*Data in this exercise*
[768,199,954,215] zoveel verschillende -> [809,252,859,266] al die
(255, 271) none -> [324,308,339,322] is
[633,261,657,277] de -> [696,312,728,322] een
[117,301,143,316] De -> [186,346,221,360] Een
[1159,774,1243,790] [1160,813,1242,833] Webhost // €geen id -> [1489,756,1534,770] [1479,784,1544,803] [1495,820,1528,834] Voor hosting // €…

* * *

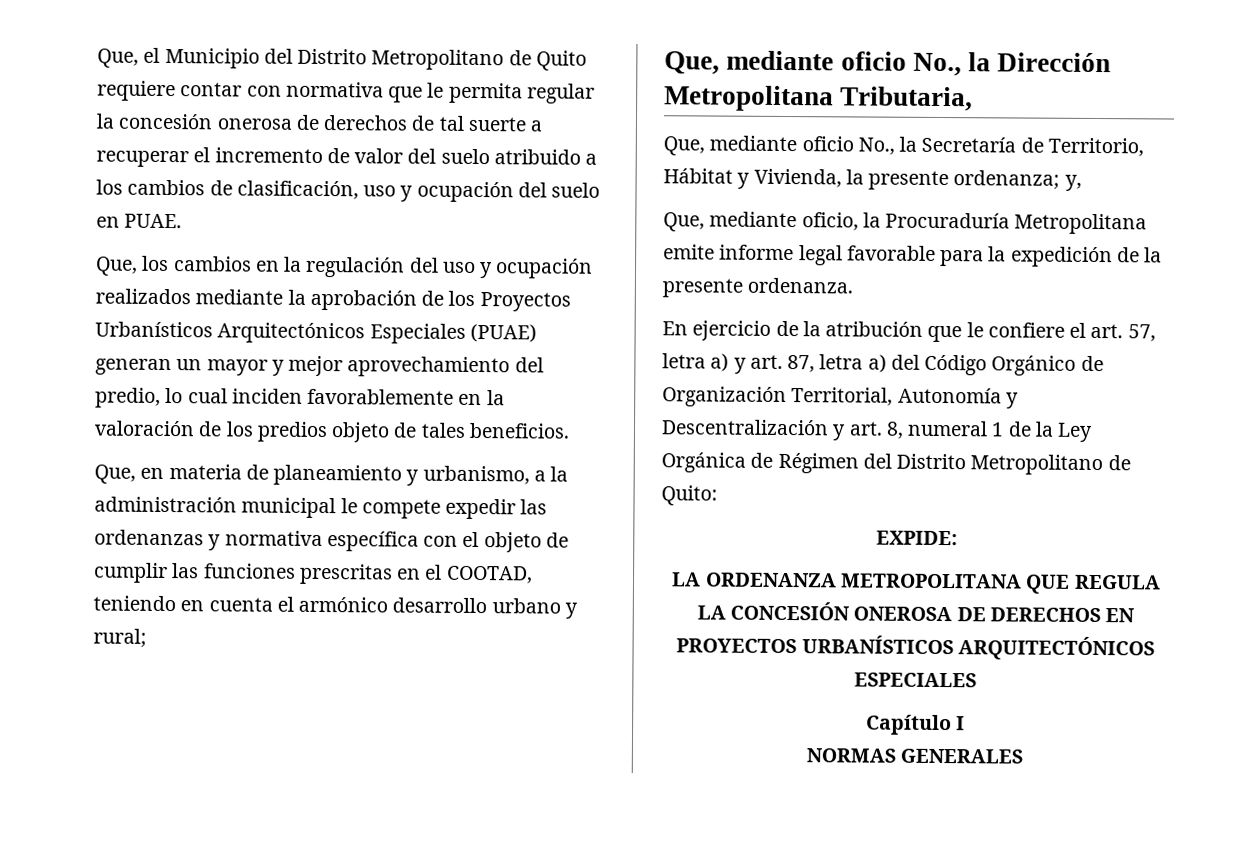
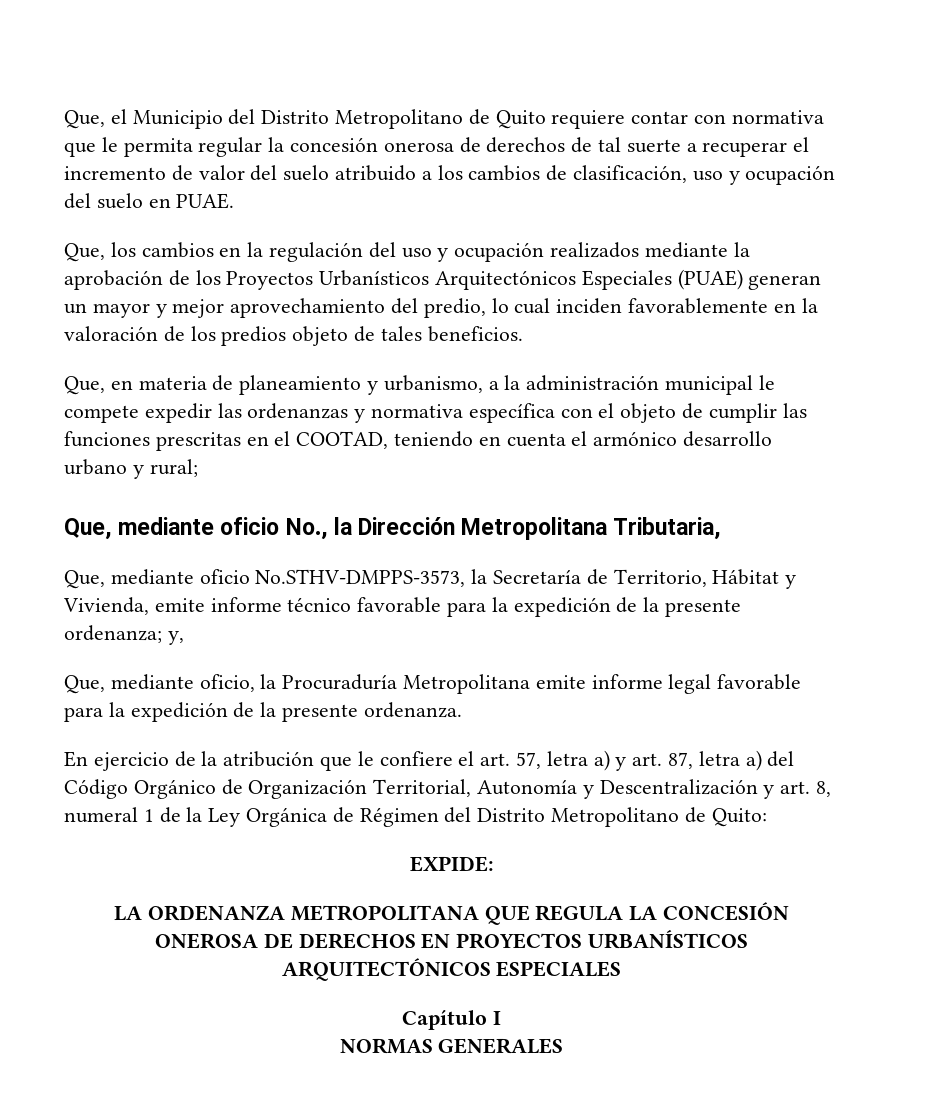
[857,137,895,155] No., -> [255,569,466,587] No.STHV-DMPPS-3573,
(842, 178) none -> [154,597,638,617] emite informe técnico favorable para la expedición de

*Exercise requirements*
Tell me how many lines in the data include "none", giving only the number.

*Answer space*
2